Mubarak talks to ‘ABC News’ journalist, defends himself

February 04, 2011 08:34 am | Updated October 04, 2016 07:21 pm IST - NEW YORK

In this photo provided by ABC News, ABC News journalist Christiane Amanpour, right, and Egyptian President Hosni Mubarak talk after an interview in Cairo, Egypt, on Thursday. Photo: AP

In this photo provided by ABC News, ABC News journalist Christiane Amanpour, right, and Egyptian President Hosni Mubarak talk after an interview in Cairo, Egypt, on Thursday. Photo: AP

ABC News journalist Christiane Amanpour landed an exclusive interview with Egyptian President Hosni Mubarak on Thursday after she went to his palace to speak to someone else.

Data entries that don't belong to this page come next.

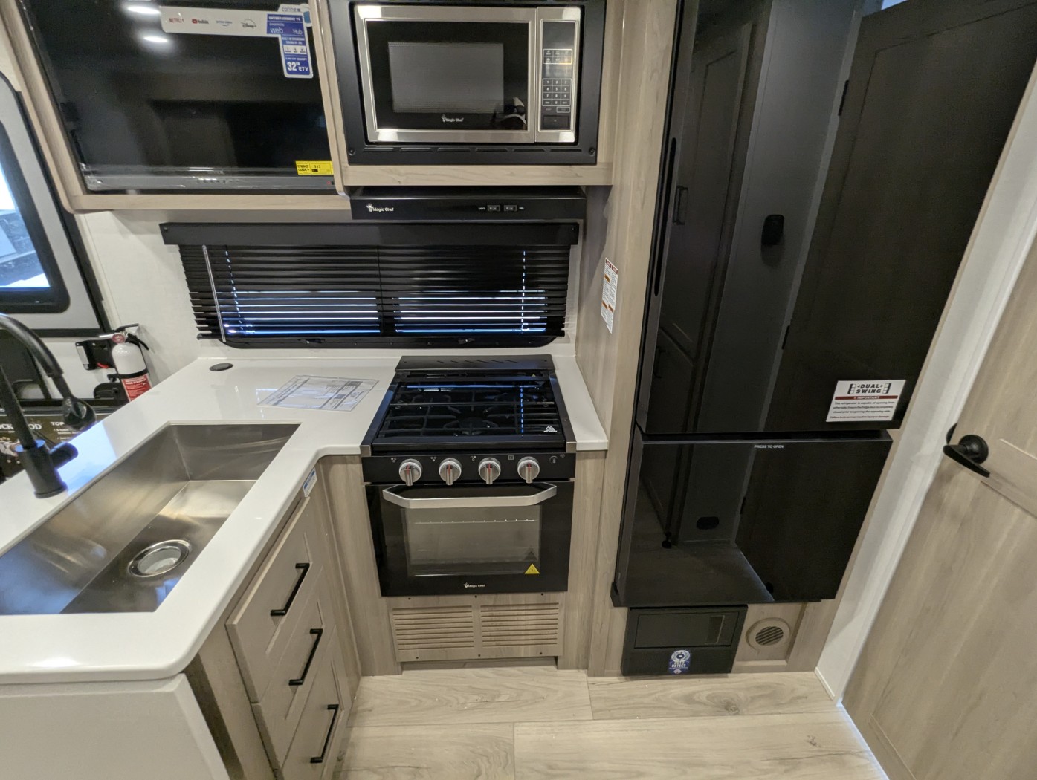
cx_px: 518
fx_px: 480
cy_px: 390
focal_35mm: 16
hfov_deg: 94.4
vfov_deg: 78.2
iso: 220
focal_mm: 2.35
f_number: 2.2
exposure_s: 1/62.6
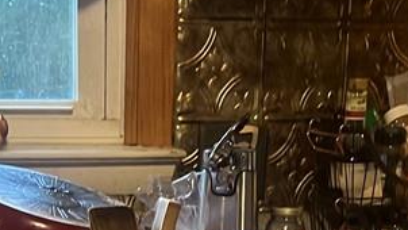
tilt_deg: -17.7
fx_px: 1039
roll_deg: -2.1
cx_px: 104
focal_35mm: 96
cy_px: 391
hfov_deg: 22.0
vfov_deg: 11.8
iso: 250
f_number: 1.5
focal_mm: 5.7
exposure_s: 1/60
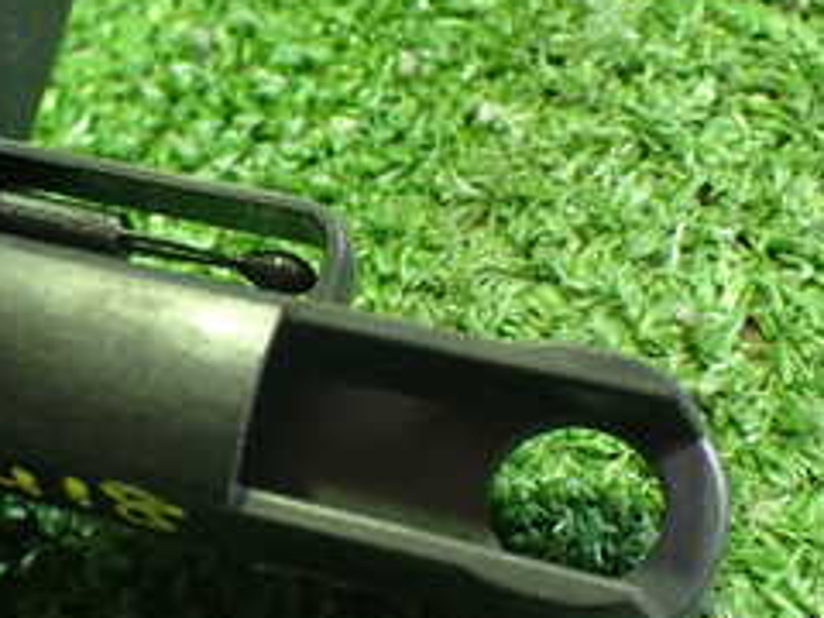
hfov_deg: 25.1
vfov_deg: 19.6
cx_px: 58
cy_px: 316
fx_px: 1785
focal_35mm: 75
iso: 1000
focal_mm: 5.4
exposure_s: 1/30
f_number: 2.3
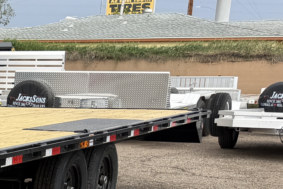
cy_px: 233
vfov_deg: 12.7
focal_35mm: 105
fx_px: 825
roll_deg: -0.3
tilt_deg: -12.1
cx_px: -309
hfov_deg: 15.1
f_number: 1.78
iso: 80
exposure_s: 1/1032
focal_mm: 6.76
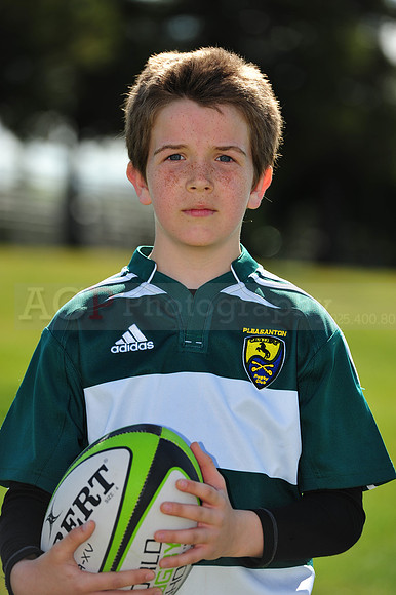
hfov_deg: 6.9
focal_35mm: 200
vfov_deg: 10.3
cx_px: 198
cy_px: 298
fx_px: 3304
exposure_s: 1/1000
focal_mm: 200
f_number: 4.5
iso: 200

The veteran foreign correspondent made it to the interview only after talking her way past an angry mob that had surrounded her car.

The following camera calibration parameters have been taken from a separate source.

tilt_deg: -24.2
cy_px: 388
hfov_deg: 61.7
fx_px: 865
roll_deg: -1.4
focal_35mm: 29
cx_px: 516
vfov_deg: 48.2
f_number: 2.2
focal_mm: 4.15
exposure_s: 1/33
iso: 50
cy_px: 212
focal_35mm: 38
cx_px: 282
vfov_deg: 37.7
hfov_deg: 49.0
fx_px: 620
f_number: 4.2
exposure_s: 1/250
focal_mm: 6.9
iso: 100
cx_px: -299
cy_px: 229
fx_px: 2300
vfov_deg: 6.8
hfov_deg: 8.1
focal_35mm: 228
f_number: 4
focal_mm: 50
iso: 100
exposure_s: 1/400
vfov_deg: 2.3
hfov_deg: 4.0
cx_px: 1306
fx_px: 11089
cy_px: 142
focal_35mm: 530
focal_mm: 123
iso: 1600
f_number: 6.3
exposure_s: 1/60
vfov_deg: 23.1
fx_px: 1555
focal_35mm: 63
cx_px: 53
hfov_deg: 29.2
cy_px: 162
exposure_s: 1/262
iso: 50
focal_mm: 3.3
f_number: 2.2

Ms. Amanpour wrote in a reporter’s notebook on ABC ’s website that she left for the Presidential Palace after being granted an interview with new Vice President Omar Suleiman. Ms. Amanpour, who worked at CNN before joining ABC last year, wasn’t available to talk about the experience, a network spokeswoman said.

While ABC ’s camera crew was setting up for the Suleiman interview, Ms. Amanpour asked to see Mr. Mubarak, whom she had interviewed in the past.

“Within what seemed like just minutes, I was whisked into a reception room where he was waiting,” she wrote. “He greeted me warmly, and we started to talk. He looked tired, but well.”

Mr. Mubarak, in power for nearly three decades, has been under heavy pressure from demonstrators to leave office, and everyday life in Cairo has been turned upside down by the largest anti-government protests in Egypt in decades. He told Ms. Amanpour that he’d like to leave office now but fears the country would sink deeper into chaos. He blamed an outlawed opposition group for the violence, with protesters and government supporters engaged in rock-throwing battles.

Ms. Amanpour’s interview was off camera. She said she asked Mr. Mubarak after the conversation whether she could report on it and he said yes.

Because of Mr. Mubarak’s supporters, Ms. Amanpour almost didn’t make it to the Presidential Palace. She was caught up in the menacing atmosphere that many journalists, including herself the day before, have been facing in reporting on the country’s unrest. Her car was stopped by traffic in a neighbourhood where pro—Mubarak demonstrators had set up checkpoints, and it was surrounded by an angry mob, she wrote.

To get through took about an hour’s negotiation, ended only when she showed a soldier official papers confirming her interview with Mr. Suleiman, she said.

“Nobody was hurt and nobody was attacked,” she wrote, “but it was clearly an uncertain and unsettling hour.”